When Ext3 needs to write new data to the disk, there’s a block allocator that decides which free blocks will be used to write the data. But the Ext3 block allocator only allocates one block (4KB) at a time. That means that if the system needs to write the 100 MB data mentioned in the previous point, it will need to call the block allocator 25600 times. Not only this is inefficient, it doesn’t allow the block allocator to optimize the allocation policy because it doesn’t knows how many total data is being allocated, it only knows about a single block. Ext4 uses a “multiblock allocator” (mballoc) which allocates many blocks in a single call, instead of a single block per call, avoiding a lot of overhead. This improves the performance, and it’s particularly useful with delayed allocation and extents. This feature doesn’t affect the disk format.
Delayed allocation is a performance feature (it doesn’t change the disk format) found in a few modern filesystems such as XFS, ZFS, btrfs or Reiser 4, and it consists in delaying the allocation of blocks as much as possible, contrary to what traditionally filesystems (such as Ext3, reiser3, etc) do: allocate the blocks as soon as possible. For example, if a process write()s, the filesystem code will allocate immediately the blocks where the data will be placed – even if the data is not being written right now to the disk and it’s going to be kept in the cache for some time. This approach has disadvantages. For example when a process is writing continually to a file that grows, successive write()s allocate blocks for the data, but they don’t know if the file will keep growing. Delayed allocation, on the other hand, does not allocate the blocks immediately when the process write()s, rather, it delays the allocation of the blocks while the file is kept in cache, until it is really going to be written to the disk. This gives the block allocator the opportunity to optimize the allocation in situations where the old system couldn’t. Delayed allocation plays very nicely with the two previous features mentioned, extents and multiblock allocation, because in many workloads when the file is written finally to the disk it will be allocated in extents whose block allocation is done with the mballoc allocator.
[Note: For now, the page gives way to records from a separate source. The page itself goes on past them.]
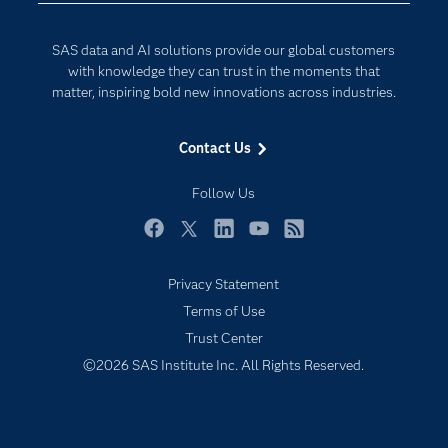
Developers
Generative AI
SAS data and AI solutions provide our global customers
Documentation
Responsible Innovation
with knowledge they can trust in the moments that
For Educators
matter, inspiring bold new innovations across industries.
Events
Contact Us
Industries
My SAS
Follow Us
Newsroom
Facebook
Twitter
LinkedIn
YouTube
RSS
Products
Privacy Statement
SAS Viya
Terms of Use
Solutions
Trust Center
Students
©2026 SAS Institute Inc. All Rights Reserved.
Support & Services
Training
The performance is much better, and the fragmentation is much improved in some workloads.
In ext4, unallocated block groups and sections of the inode table are marked as such. This enables e2fsck to skip them entirely on a check and greatly reduce the time it takes to check a file system of the size ext4 is built to support. This feature is implemented in version 2.6.24 of the Linux kernel.
Ext4 uses checksums in the journal to improve reliability, since the journal is one of the most used files of the disk. This feature has a side benefit; it can safely avoid a disk I/O wait during the journaling process, improving performance slightly. The technique of journal checksumming was inspired by a research paper from the University of Wisconsin titled IRON File Systems (specifically, section 6, called “transaction checksums”).
“No Journaling” mode
Journaling ensures the integrity of the filesystem by keeping a log of the ongoing disk changes. However, it is know to have a small overhead. Some people with special requirements and workloads can run without a journal and its integrity advantages. In Ext4 the journaling feature can be disabled, which provides a small performance improvement.